If you're trying to eat healthier, chances are you've cut down on high-fat, high-cholesterol foods. But eating fewer burgers and hot dogs might mean you're not meeting your daily requirement for protein. Protein is essential for maintaining energy and building muscles. So while eating fewer unhealthy foods like triple cheeseburgers is a good idea, make sure you're getting all the power-packed protein you need. After all, this muscle-building nutrient is major part of healthy eating.


Healthy eating does not mean dieting to the point of starvation. And it definitely doesn't mean striving for the super-thin look of some celebrities. Instead, eating better means getting all the nutrients you need to stay fit and keep your energy levels up, no matter what size you are.
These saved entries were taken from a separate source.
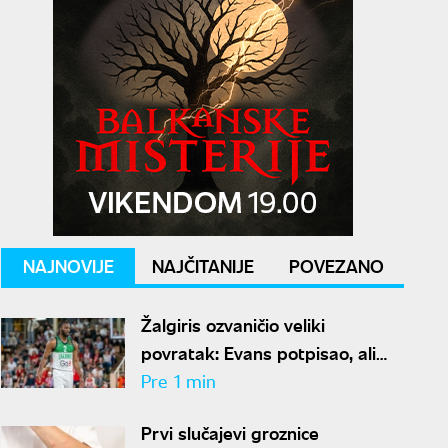
NAJNOVIJE
NAJČITANIJE
POVEZANO
Žalgiris ozvaničio veliki
povratak: Evans potpisao, ali
neće odmah zaigrati
Pre 1 min
Prvi slučajevi groznice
In fact, dieting's a very unhealthy way to eat, according to Tina Schwager and Michele Schuerger, co-authors of The Right Moves, a fab new book on fitness (Free Spirit Publishing). "Dieting makes it nearly impossible to get all of the vitamins and minerals that your body needs," say the authors. Many diets are also way too low in protein to keep you strong. Your body needs a good supply of this nutrient to keep your cells functioning, says Dr. Margo Denke, a researcher at the Center for Human Nutrition, University of Texas Southwest Medical Center.

When you don't get enough from food, your body uses up its "back-up" supply: your muscles. "If you don't eat enough protein, your body breaks down your own muscle protein," says Dr. Denke. Plus, missing out on this nutrient can also leave you "feeling tired and run down," adds Sharon Spalding, professor of physical and health education at Mary Baldwin College.


If so, you'll need to eat foods that supply protein, like meats, dairy products, beans, and eggs. Eating these protein-packed foods has plenty of other benefits, too. "Many are also a source of iron, zinc, and other nutrients," says Connie Weaver, head of the department of foods and nutrition at Purdue University. Iron is an essential energy mineral, transporting oxygen throughout your body. Plus, writes Susan Kleiner, Ph.D. and Maggie Greenwood-Robinson in Power Eating (Human Kinetics, 2000), "zinc helps the body absorb vitamins... and is essential for growth." Dairy products, a good source of protein, are also one of your best bets for getting your daily supply of calcium. As you can see, high-protein foods are power-packed in more ways than one.

How much of this power nutrient should you be getting? "Everyone needs about 15 percent of their calories coming from protein," says Prof. Spalding. (Remember, you need about 2,200 total calories a day -- more if you play sports or work out a lot.)